Procedure Part 1: Isocratic Separation (Constant rate of flow and solvent concentration) Pretreatment of the Sep-Pak C18 Cartridge 1. Cut off the exit tube/shorter end of the cartridge at the point where it meets the body of the cartridge. 2. Load the syringe with 10mL of 70% isopropyl alcohol. 3. Connect the tip of the syringe to the long end of the Sep-Pak cartridge. 4. Pump the isopropyl alcohol through the syringe cartridge at a rate of 5-10 mL/minute. 5. Collect the alcohol in a 10 mL graduated cylinder to monitor flow rate. 6. Repeat previous steps with distilled water. Sample Injection . Use 10 mL syringe to slowly inject 1 mL of Kool-Aid solution onto the column. 2. Discard the effluent that washes out. 3. Remove the cartridge from the syringe. 4. Rinse the syringe with 10 mL of distilled water 3 times to erase Kool-Aid residue. Sample Elution 1. Fill the syringe with 18% isopropyl alcohol eluant and attach the syringe to the Sep-Pak Cartridge. 2. Pump the alcohol through the cartridge with a flow rate of 5-10 mL/min. 3. Collect effluent in 10 mL graduated cylinder. 4. Record volume of effluent collected as first and last of colored drops of each of the dyes exit.

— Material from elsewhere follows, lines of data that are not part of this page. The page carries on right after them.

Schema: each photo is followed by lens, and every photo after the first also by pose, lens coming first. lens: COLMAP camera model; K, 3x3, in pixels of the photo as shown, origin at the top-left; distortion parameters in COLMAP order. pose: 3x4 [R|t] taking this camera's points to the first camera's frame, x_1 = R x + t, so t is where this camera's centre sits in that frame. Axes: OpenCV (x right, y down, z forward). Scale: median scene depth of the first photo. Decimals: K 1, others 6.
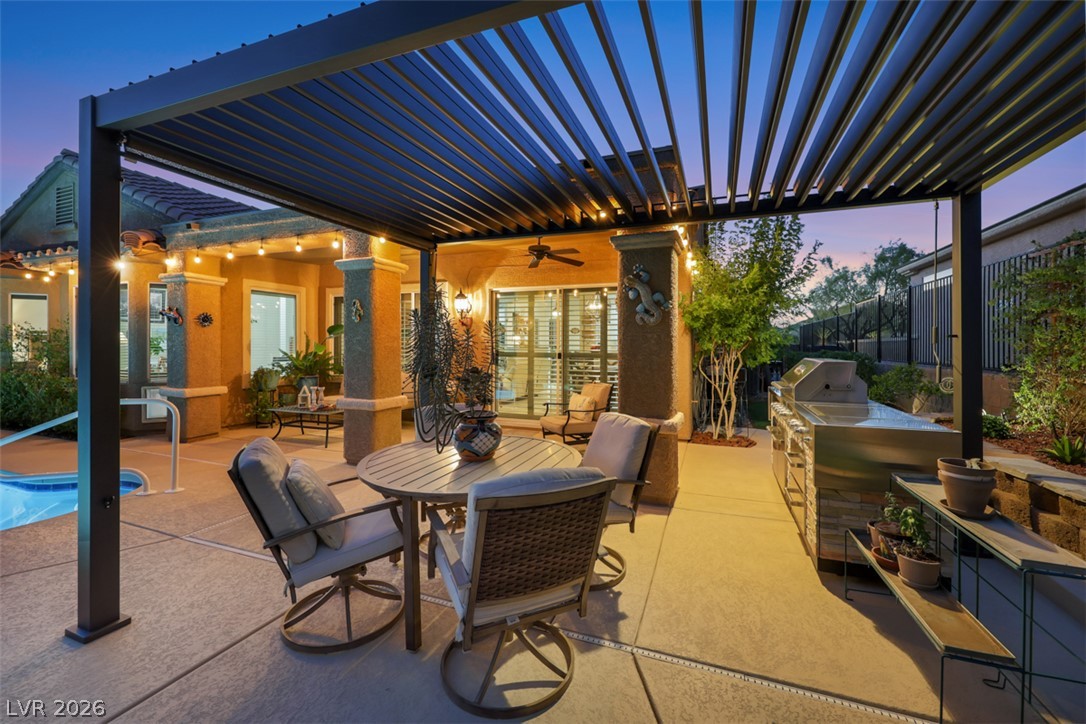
lens RADIAL K [[447.2, 0, 550.2], [0, 447.2, 348.7], [0, 0, 1]] dist [-0.001216, -0.000180]
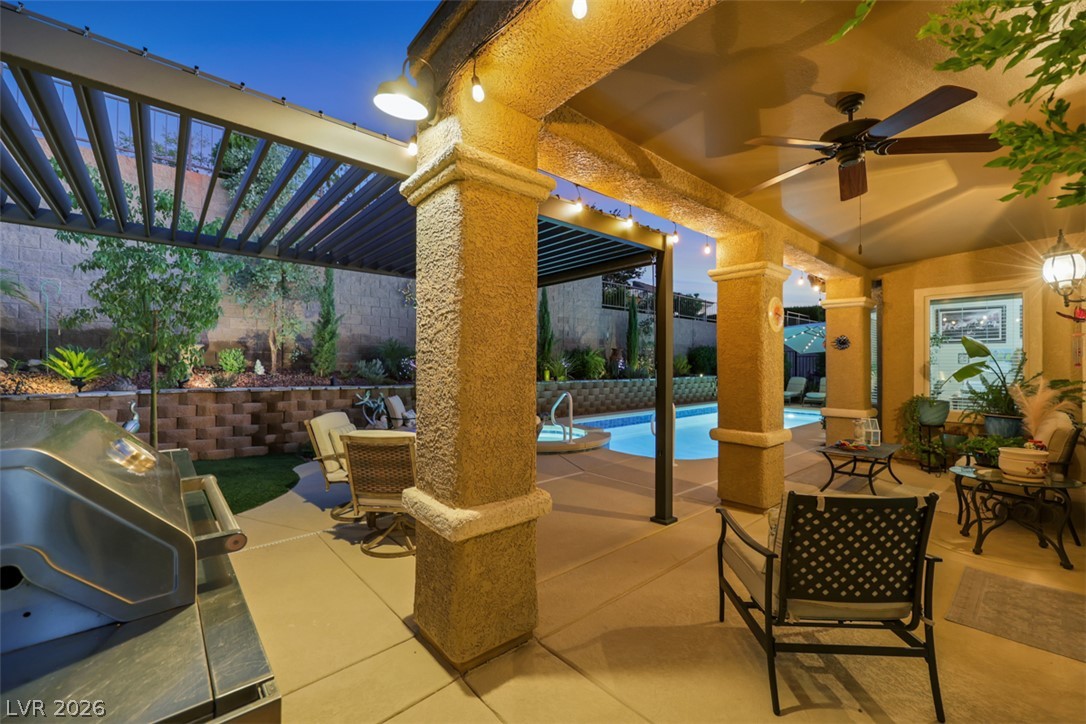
lens RADIAL K [[441.7, 0, 541.1], [0, 441.7, 358.0], [0, 0, 1]] dist [0.000998, 0.000045]
pose [[-0.473150, -0.016152, -0.880834, 0.459241], [-0.004046, 0.999861, -0.016161, -0.010897], [0.880973, -0.004083, -0.473149, 0.899610]]
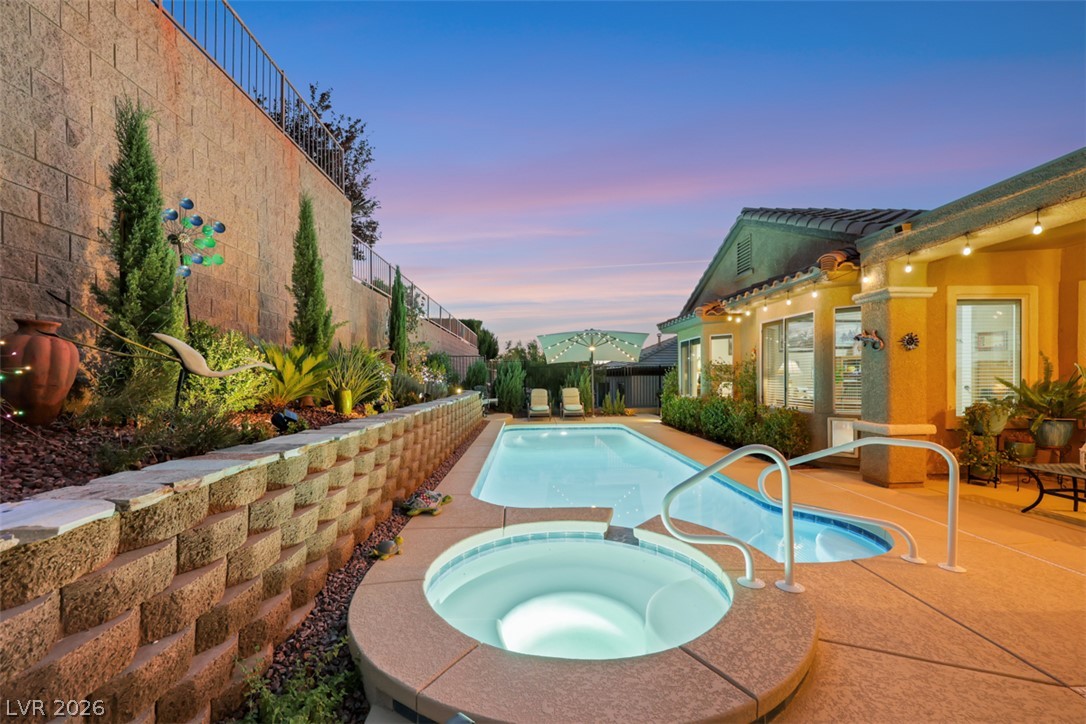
lens RADIAL K [[447.2, 0, 538.0], [0, 447.2, 383.1], [0, 0, 1]] dist [0.000440, 0.000135]
pose [[0.390445, 0.003745, -0.920619, -0.293302], [0.006699, 0.999954, 0.006909, 0.000562], [0.920602, -0.008865, 0.390402, 0.055002]]
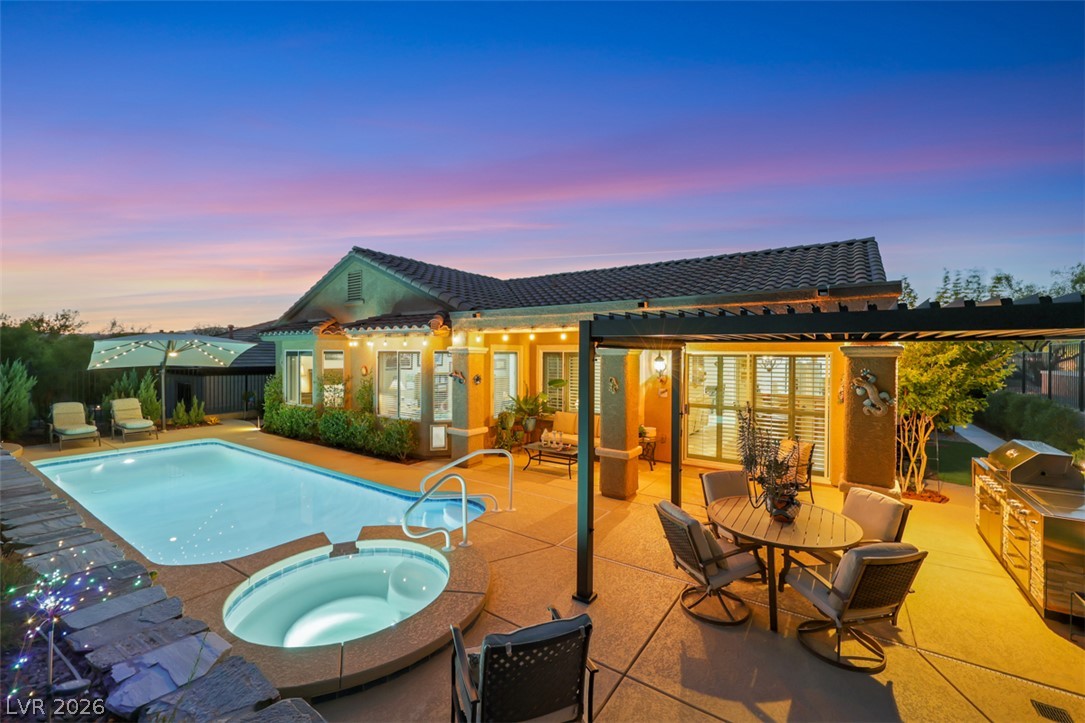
lens RADIAL K [[449.3, 0, 542.5], [0, 449.3, 361.5], [0, 0, 1]] dist [-0.000070, -0.000097]
pose [[0.973662, 0.003363, -0.227970, -0.267885], [-0.000690, 0.999930, 0.011805, -0.141491], [0.227994, -0.011336, 0.973597, -0.315412]]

If separation is imperfect, record data for beginning/end of intermediate purple bands. Center of the purple band acts as the end of the first band and beginning of the last. Column Regeneration Repeat measurements two more times. Between injections, wash the column with 10 mL of distilled water at the same flow rate of 5-10 mL/min. If colored residue remains, repeat preatreatment. Part 2: Step Gradient Separation Now, we change composition of the eluting liquid. We first use a polar solvent, and then we reduce the polarity of the solid phase by adding isopropyl alcohol.

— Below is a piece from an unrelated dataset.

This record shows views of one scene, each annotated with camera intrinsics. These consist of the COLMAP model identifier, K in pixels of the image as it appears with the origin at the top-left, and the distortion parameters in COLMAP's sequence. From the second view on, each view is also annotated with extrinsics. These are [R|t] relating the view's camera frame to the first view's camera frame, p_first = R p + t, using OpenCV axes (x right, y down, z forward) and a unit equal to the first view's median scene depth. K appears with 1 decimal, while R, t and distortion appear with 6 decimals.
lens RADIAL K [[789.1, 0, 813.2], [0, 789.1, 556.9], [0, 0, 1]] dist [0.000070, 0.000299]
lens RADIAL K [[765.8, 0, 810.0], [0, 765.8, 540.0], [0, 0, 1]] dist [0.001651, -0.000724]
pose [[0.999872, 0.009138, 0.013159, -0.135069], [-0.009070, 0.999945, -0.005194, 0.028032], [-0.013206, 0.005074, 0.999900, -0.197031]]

Through this, we wash out citric acid and flavoring oils in addition. Pretreatment of the Sep-Pak C18 Cartridge Follow the pretreatment in Part 1. Sample Injection and Component Elution 1. Inject 1 mL of Kool-Aid solution into the column. 2. Elute polar components of the mixture (citric acid and sugar) by passing 5 mL of distilled water through the column. 3. Collect effluent in the first small beaker. 4. Elute the red dye by passing 10 mL of 5% isopropyl alcohol through the column. 5. Collect effluent in the second small beaker. 6. Use 10 mL of the 28% isopropyl alcohol to elute blue dye. 7. Collect effluent in the third small beaker. . Use 10 mL of 70% isopropyl alcohol to elute nonpolar flavor oils and additives. 9. Collect effluent in the fourth small beaker. 10. Record the color of each effluent. Evaporate the solvents and examine the components. 1. Allow the solutions to evaporate and leave them overnight in the fume hood until next lab period. Label solutions properly. 2. Observe and describe contents of each of the beakers. Measure using color, odor, and appearance. Data Table Part 1: Isocratic Separation | |Red Dye |Blue Dye | | Run #1 |Run #2 |Run #3 |Run #1 |Run #2 |Run #3 | |Start of Band (mL) | | | | | | | |End of Band (mL) | | | | | | | |W (mL) | | | | | | | |Vrave (mL) | | | | | | | |K’ | | | | | | | Part 2: Step Gradient Separation Beaker |Eluant |Observations | |1 |H2O | | | | | | |2 |5% isopropyl alcohol | | | | | | |3 |28% isopropyl alcohol | | | | | | |4 |70% isopropyl alcohol | | | | | | Calculations Determine the following values and show calculations. Refer to question six in the Pre-Lab Questions. Enter results in the Part 1 data table. 1. Bandwidth W for each dye. 2. Average Retention Volume V Rave for each dye. 3. Capacity Factor k' for each dye. 4. Selectivity alpha for the two dyes with this isocratic separation. 5. Resolution R for the two dyes with this isocratic separation.

Post-Lab Questions 1. What is meant by polarity of molecules? What causes differences in polarity? 2. In discussing solubility, the rule “like dissolves like” is frequently used. What does this mean? 3. Draw the structural formula of isopropyl alcohol. Explain how it differs in polarity from water. 4. For good separation of the dyes, the resolution should be greater than one. What was the value you calculated? Did the two dyes overlap as they emerged from the column, or was the separation a good one? 5. In the step gradient separation, four separate fractions were collected. How were these related to the polarities of the column and of the eluting solvent?